Studio album by El DeBarge
- Released: May 16, 1994
- Recorded: 1993–1994
- Studios: Larrabee Sound Studios and Studio 89 (North Hollywood, California); Sunset Sound Recorders (Hollywood, California); Encore Studios and The Enterprise (Burbank, California); Krosswire Studio and Bosstown Recording Studios (Atlanta, Georgia); Electric Lady Studios, Easthill Recording Studios and Axis Studios (New York City, New York);
- Genres: R&B, soul
- Length: 50:08
- Label: Reprise Records
- Producers: Babyface El DeBarge Jermaine Dupri Tony Dofat;

El DeBarge chronology
| In The Storm (1992) | Heart, Mind and Soul (1994) | Ultimate Collection (2003) |

= Heart, Mind and Soul (El DeBarge album) =

Heart, Mind and Soul is the fourth album by American recording artist El DeBarge. It was released in 1994 on Reprise Records, and was produced by El DeBarge, Babyface, Tony Dofat and Jermaine Dupri.

The album contains the hit singles "Can't Get Enough," which peaked at #21 on the Billboard Hot R&B Singles chart, and "Where Is My Love," which peaked at #19.

Professional ratings
Review scores
| Source | Rating |
| AllMusic | Star |
| The Encyclopedia of Popular Music | Star |
| The Village Voice | A− |
| Washington Post | (favourable) |
| Vibe | (favourable) |
| Baltimore Sun | (favourable) |

==Critical reception==
The Washington Post wrote that "the unwavering intensity of DeBarge's voice, even in the highest octaves, gives his claims of tender devotion a rare credibility." Vibe praised DeBarge's collaborations with Babyface, writing that "while Heart, Mind and Soul might not find a star fully reborn, most of its better tracks point to the inception of a promising partnership."

**Supplied records:**
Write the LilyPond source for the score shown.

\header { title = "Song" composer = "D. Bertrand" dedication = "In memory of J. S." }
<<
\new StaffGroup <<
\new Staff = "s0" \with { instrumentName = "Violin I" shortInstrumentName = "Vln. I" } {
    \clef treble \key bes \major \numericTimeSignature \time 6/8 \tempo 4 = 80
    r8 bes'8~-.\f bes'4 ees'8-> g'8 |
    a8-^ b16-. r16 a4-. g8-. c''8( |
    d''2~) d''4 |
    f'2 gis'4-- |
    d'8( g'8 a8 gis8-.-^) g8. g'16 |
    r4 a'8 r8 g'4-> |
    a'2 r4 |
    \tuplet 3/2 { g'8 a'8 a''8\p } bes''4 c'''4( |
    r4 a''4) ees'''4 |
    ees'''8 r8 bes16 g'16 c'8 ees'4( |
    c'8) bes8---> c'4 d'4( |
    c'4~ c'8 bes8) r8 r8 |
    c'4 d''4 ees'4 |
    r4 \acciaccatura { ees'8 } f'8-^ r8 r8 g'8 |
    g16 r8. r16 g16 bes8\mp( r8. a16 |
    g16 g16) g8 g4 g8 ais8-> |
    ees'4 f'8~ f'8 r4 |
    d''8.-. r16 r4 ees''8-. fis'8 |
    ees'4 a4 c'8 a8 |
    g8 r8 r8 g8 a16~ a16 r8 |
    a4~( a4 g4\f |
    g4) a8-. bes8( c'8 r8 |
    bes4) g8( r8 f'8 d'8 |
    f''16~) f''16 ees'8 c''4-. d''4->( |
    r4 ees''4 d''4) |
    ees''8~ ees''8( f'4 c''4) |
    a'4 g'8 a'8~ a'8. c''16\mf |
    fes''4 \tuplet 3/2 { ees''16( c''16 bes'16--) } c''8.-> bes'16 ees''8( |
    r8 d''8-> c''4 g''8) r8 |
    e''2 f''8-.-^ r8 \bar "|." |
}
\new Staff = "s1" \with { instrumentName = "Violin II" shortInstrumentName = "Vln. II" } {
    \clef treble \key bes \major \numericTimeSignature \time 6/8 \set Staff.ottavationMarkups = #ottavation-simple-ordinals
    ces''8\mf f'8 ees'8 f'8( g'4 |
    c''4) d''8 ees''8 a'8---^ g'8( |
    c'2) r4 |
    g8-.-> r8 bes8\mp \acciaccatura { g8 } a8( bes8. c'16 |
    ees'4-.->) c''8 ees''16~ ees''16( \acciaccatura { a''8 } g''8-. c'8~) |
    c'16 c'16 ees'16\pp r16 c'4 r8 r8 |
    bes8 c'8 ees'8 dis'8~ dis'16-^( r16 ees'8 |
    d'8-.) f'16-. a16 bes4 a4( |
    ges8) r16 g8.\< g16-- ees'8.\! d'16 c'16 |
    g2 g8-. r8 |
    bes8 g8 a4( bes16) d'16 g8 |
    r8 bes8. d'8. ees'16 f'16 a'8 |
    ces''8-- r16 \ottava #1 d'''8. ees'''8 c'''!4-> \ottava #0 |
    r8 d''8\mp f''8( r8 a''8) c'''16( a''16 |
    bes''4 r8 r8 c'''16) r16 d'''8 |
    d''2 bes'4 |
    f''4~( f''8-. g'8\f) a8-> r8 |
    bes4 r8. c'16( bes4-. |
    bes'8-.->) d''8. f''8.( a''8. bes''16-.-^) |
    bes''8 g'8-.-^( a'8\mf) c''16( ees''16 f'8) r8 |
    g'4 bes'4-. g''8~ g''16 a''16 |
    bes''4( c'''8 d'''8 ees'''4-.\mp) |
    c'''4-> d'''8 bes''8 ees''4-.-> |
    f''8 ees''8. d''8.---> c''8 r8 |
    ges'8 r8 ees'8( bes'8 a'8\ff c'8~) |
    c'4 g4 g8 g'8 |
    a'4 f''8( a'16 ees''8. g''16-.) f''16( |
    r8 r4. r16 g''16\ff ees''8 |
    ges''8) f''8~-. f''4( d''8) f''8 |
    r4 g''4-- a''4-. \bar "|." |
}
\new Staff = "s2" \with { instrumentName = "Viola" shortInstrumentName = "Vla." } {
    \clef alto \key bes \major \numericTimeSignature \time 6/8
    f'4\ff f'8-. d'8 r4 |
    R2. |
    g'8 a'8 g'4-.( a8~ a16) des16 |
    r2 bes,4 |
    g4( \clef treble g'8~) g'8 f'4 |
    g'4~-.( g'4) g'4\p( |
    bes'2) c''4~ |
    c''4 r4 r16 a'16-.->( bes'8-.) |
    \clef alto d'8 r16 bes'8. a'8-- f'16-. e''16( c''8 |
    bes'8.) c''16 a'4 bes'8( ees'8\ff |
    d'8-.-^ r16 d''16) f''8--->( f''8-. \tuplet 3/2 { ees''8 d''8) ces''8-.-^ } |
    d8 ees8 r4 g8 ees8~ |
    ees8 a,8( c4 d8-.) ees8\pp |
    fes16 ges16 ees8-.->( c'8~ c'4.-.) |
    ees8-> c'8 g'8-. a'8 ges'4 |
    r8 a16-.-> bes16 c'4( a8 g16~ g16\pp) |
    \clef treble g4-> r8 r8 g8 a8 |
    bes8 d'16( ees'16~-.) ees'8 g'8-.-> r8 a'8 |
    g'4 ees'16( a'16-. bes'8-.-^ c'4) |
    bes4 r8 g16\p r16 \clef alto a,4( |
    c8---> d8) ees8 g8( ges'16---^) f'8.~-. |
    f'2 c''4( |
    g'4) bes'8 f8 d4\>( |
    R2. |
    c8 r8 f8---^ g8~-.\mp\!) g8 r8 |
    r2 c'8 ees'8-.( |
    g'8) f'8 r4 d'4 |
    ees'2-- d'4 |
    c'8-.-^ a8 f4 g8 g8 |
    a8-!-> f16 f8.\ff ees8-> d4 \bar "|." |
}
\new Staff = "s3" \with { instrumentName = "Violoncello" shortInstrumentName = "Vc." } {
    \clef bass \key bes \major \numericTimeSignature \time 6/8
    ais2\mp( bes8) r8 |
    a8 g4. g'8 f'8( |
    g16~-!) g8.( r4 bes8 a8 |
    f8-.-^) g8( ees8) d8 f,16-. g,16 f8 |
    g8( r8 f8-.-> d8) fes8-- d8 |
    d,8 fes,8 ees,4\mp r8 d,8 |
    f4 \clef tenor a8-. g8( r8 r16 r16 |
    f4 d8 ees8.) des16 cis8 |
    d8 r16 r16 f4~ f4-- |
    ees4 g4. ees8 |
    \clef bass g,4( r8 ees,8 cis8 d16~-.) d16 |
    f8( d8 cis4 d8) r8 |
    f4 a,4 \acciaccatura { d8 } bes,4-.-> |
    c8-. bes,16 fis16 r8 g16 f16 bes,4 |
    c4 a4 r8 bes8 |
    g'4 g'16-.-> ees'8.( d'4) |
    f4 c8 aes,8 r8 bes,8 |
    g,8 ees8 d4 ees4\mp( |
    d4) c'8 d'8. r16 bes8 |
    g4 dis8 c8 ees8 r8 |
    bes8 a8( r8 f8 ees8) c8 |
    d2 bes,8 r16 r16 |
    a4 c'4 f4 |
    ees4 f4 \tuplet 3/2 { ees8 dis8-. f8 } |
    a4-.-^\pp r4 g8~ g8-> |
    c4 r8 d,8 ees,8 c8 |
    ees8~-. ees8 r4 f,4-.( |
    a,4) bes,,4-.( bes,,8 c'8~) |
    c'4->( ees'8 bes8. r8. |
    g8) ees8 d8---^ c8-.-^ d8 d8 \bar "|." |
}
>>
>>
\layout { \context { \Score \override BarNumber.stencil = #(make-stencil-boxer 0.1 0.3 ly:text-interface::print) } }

**Work to complete:**
1/ Answer these questions from the Heart, Mind and Soul article, one line each:
(a) On what date was the album released?
(b) What peak position did "Where Is My Love" reach on the Billboard Hot R&B Singles chart?
(c) What rating did The Village Voice give the album?
2/ Extend the Heart, Mind and Soul article past its final sentence.
The listing plays no part here.

**Outputs by task:**
1/
(a) May 16, 1994
(b) #19
(c) A−

2/
==Track listing==
1. "Where You Are" (Babyface, El DeBarge) – 4:02
2. "Can't Get Enough" (Babyface, Jonathan Robinson) – 4:08
3. "Where Is My Love" (featuring Babyface) (Babyface, El DeBarge) – 5:38
4. "You Got The Love I Want" (Babyface, El DeBarge) – 4:44
5. "Its Got To Be Real" (Bruce Fisher, El DeBarge) – 3:58
6. "Slide" (El DeBarge, Winston Riley, Jermaine Dupri, Manuel Seal) – 5:43
7. "I'll Be There" (Babyface, El DeBarge) – 4:02
8. "Special Lady" (El DeBarge, Tony Dofat) – 4:08
9. "Starlight, Moonlight, Candlelight" (El DeBarge, Randy DeBarge, Janet Cole) – 3:46
10. "You Are My Dream" (El DeBarge, Bruce Fisher) – 5:15
11. "Heart, Mind and Soul" (El DeBarge) – 4:36

== Personnel ==

Musicians
- El DeBarge – lead vocals, keyboards (5, 9–11), bass (5, 9–11), drums (5, 10, 11), percussion (9, 11)
- Babyface – synthesizers (1–4, 7), drum programming (1–4, 7)
- Jonathan Robinson – synthesizers (2), drum programming (2)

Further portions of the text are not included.